Dad never brings me nothing. Ever. Not even a stick of chewing gum. But now he’s standing in front of me, dressed as always in his khakis and clean short-sleeved button down shirt. His big hand reaches into the sack from Adams Grocers and pulls out a brand new toothbrush. I’ve seen Mother and Dad use one before, so I guess that I must be big enough now to use one too, since I’m a big brother and all. I want to show Dad how grown up I am.

I look at that shiny white Toothbrush like it’s a precious jewel, like I should be saving it for a Sunday.

“Well now, go ahead on. Give it a shot.” I stick it in my mouth and chomp on it like it’s one of Ma’s old biscuits. I hear a crack. The handle comes out, but the brush part stays in.

Dad can catch a housefly in one hand without blinking, so it shouldn’t have surprised me none that his open palm slams fast across my face.

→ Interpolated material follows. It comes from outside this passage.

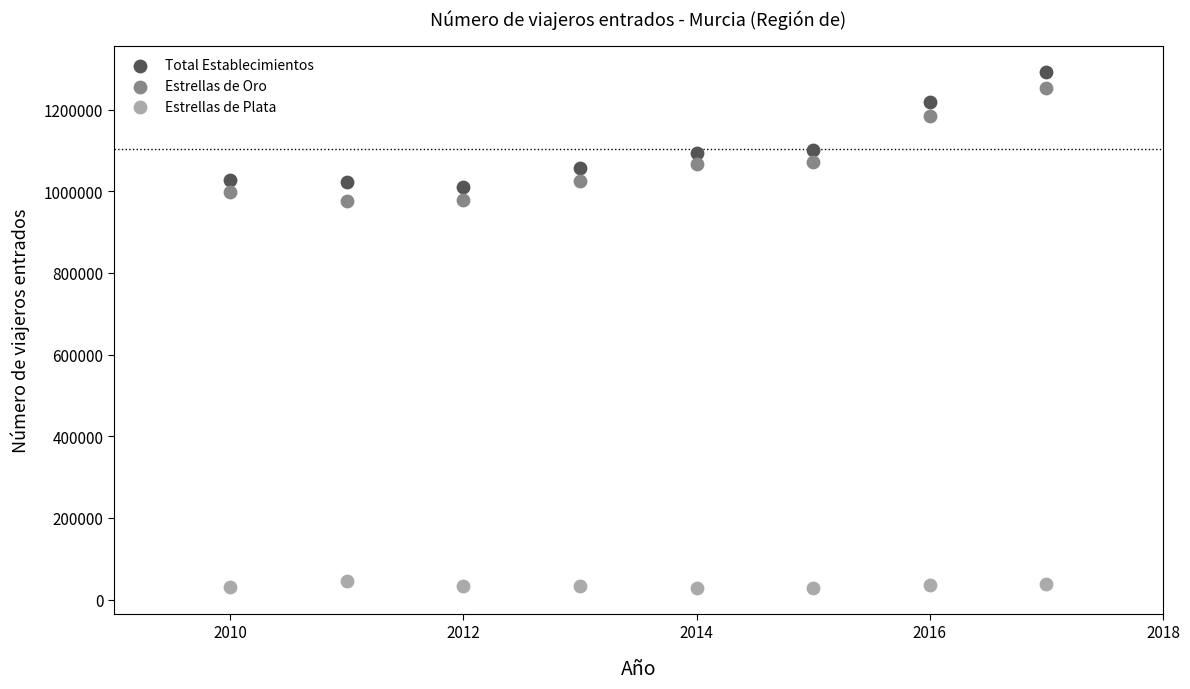

Which series contains the lowest Y value?

Estrellas de Plata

As I put my hand to my face he says, “Oh fer cryin’ out loud, Cono! I’ll swannin’, ye bit it in two! Can’t ye do…”

I don’t hear the rest of what he’s saying, since he’s walking away from me shaking his head back and forth. Half of my face stinging like it’s been resting on a yeller-jacket’s nest. The other half just feels sorry. How can you build up something so high, just to watch it fall down so hard? With the brush part still inside my mouth and its handle still in my hand, I think maybe I’m not so big after all. I guess I’ve found the baby Devil’s Claw after all. It’s me. I’m the baby.

Excerpt from No Hill for a Stepper, my father’s story.